I was thinking of using ps to get the parents pid, but I would need to loop this to get the great-grandparent's pid. That's the one I need. Thanks. – lamcro
Sorry, there are many users and each can have up to three terminals open. The whole script is used to find those terminals that are using a file. I use fuser to find the processes that use a file.

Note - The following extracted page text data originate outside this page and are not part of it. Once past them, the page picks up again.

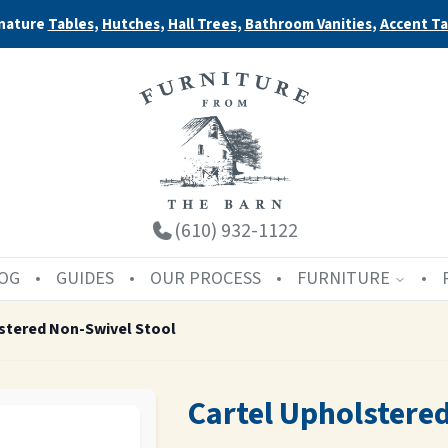
nature
Tables
,
Hutches
,
Hall Trees
,
Bathroom Vanities
,
Accent Ta
(610) 932-1122
OG
GUIDES
OUR PROCESS
FURNITURE
stered Non-Swivel Stool
Cartel Upholstere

Then use ptree to find the terminal's pid. – lamcro
If you have (or can get) a list of PIDs using a file, and just need all of the grand-parents of that PID, there's an easier way, for sure.
#!perl
use warnings;
use strict;
#***** these PIDs are gotten with fuser or some other method *****
my($fpids) = [27538, 31812, 27541];
#***** get all processes, assuming linux PS *****
my($cmd) = "ps -ef";
open(PS, "$cmd |") || die qq([ERROR] Cannot open pipe from "$cmd" - $!\n);
my($processlist) = {};
while (<PS>) {
chomp;
my($user, $pid, $ppid, $rest) = split(/ +/, $_, 4);
$processlist->{$pid} = $ppid;
}
close PS;
#***** lookup grandparent *****
foreach my $fpid (#$fpids) {
my($parent) = $processlist->{$fpid} || 0;
my($grandparent) = $processlist->{$parent} || 0;
if ($grandparent) {
#----- do something here with grandparent's pid -----
print "PID:GRANDPID - $fpid:$grandparent\n";
}
else {
#----- some error condition -----
print "ERROR - Cannot determine GrandPID: $fpid ($parent)\n";
}
}
Which for me produces:
ERROR - Cannot determine GrandPID: 27538 (1)
PID:GRANDPID - 31812:2804
PID:GRANDPID - 27541:27538
Have you considered using 'who -u' to tell you which process is the login shell for a given tty instead of using ptree? This would simplify your search - irrespective of the other changes you should also make.
I just did some trivial timings here based on your script (calling "cat ptree.txt" instead of ptree itself) and confirmed my thoughts that all of your time is spent creating new sub-processes and running ptree itself. Unless you can factor away the need to call ptree (maybe there's a way to open up the connection once and reuse it, like with nslookup), you won't see any real gains.